Unlike the attorney-client privilege, which "is not limited to communications made in the context of litigation, or even a specific dispute," Coastal States Gas Comm. v. Dept. of Energy, 617 F.2d 854, 862 (D.C. Cir. 1980) -- and see Flynn v. Church of Scientology Int'l, 115 F.R.D. 1,3 (D.Mass. 1986) ("one who consults a lawyer with a view to obtaining professional legal services from him is regarded as a client for purposes of the attorney-client privilege.") -- the work-product doctrine "protects the work of the attorney done in preparation for litigation..." In re Grand Jury Proceedings, 33 F.3d 342, 348 (4th Cir. 1994). However, litigation need only be contemplated at the time the work is performed for the doctrine to apply, see Holland, 885 F.Supp. at 7, and the term "litigation" is defined broadly to encompass the defense of administrative and other federal investigations. See:
- In re Grand Jury Proceedings, 867 F.2d 539 (9th Cir. 1989) (applying doctrine in context of grand jury investigation);
- In re Sealed Case, 676 F.2d 793 (D.C.Cir. 1982) (applying doctrine to documents created by counsel rendering legal advice in connection with SEC and IRS investigations).
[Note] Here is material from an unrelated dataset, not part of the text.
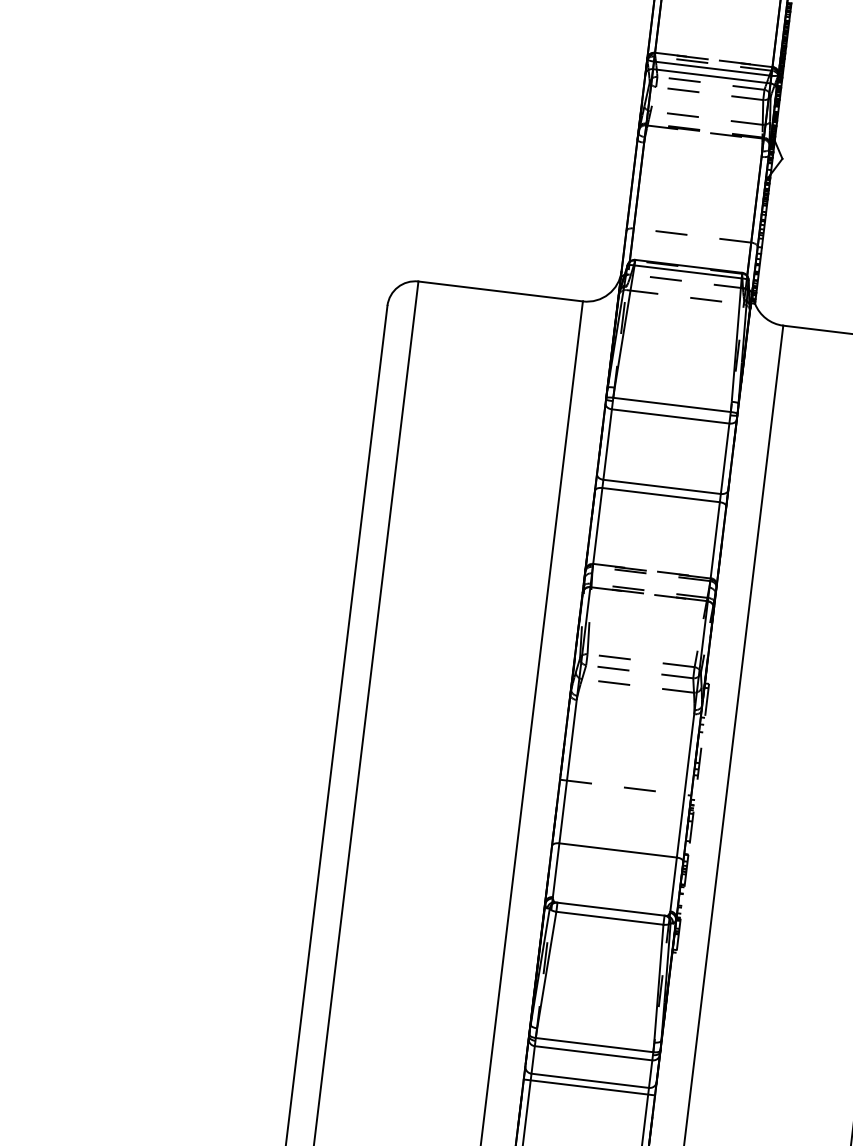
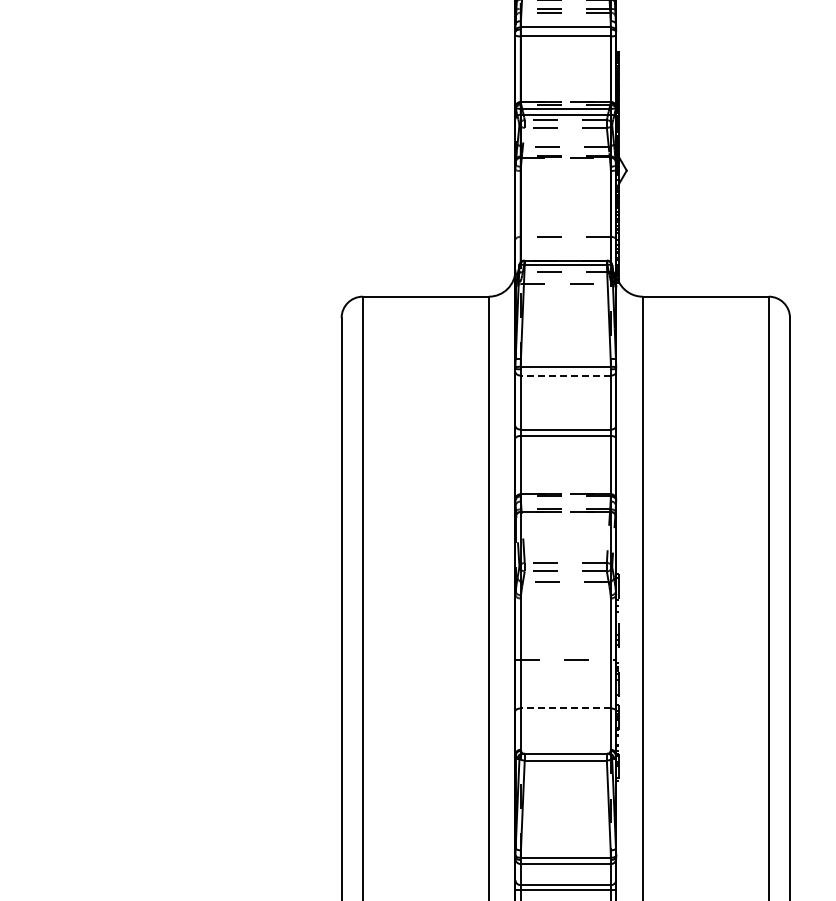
line: (670, 416) -> (565, 375), solid -> dashed
line: (617, 850) -> (565, 708), solid -> dashed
As the Supreme Court observed in Hickman v. Taylor, 329 U.S. 495 (1947), the work-product doctrine is critical to a lawyer's ability to render professional services to his client:
"it is essential that a lawyer work with a certain degree of privacy, free from unnecessary intrusion by opposing parties and their counsel. Proper preparation It of a client's case demands that he assemble information, sift what he considers to be the relevant go from the irrelevant facts, prepare his legal theories and plan his strategy without undue and needless interference.... This work is reflected of course, be in interviews, statements, memoranda, correspondence, briefs, mental impressions, personal beliefs, and countless other tangible and intangible ways...."
"Were such materials open to opposing counsel on mere demand, much of what is now put down in writing would remain unwritten. An attorney's thoughts, heretofore inviolate, would not be his own. Inefficiency, unfairness and sharp practices would inevitably develop in the giving of legal advice and in the preparation of cases for trial. The effect on the legal profession would be demoralizing. And the interests of the clients and the cause of justice would be poorly served." Id. at 510-11.
Although "factual" work-product may be discoverable upon a showing of substantial need for the information sought, the protection afforded to "opinion" work-product -- which reflects counsel's subjective beliefs, impressions, and strategies regarding a case -- is nearly absolute. As the D.C. Circuit explained in In re Sealed Case, 676 F.2d 793, 809-10 (D.C. Cir. 1982), "to the extent that work product reveals the opinions, judgments, and thought processes of counsel, it receives some higher level of protection, and a party seeking discovery must show extraordinary justification." Accord Upjohn, 449 U.S. at 401 (opinion work product "cannot be disclosed simply on a showing of substantial need and inability to obtain the equivalent without undue hardship").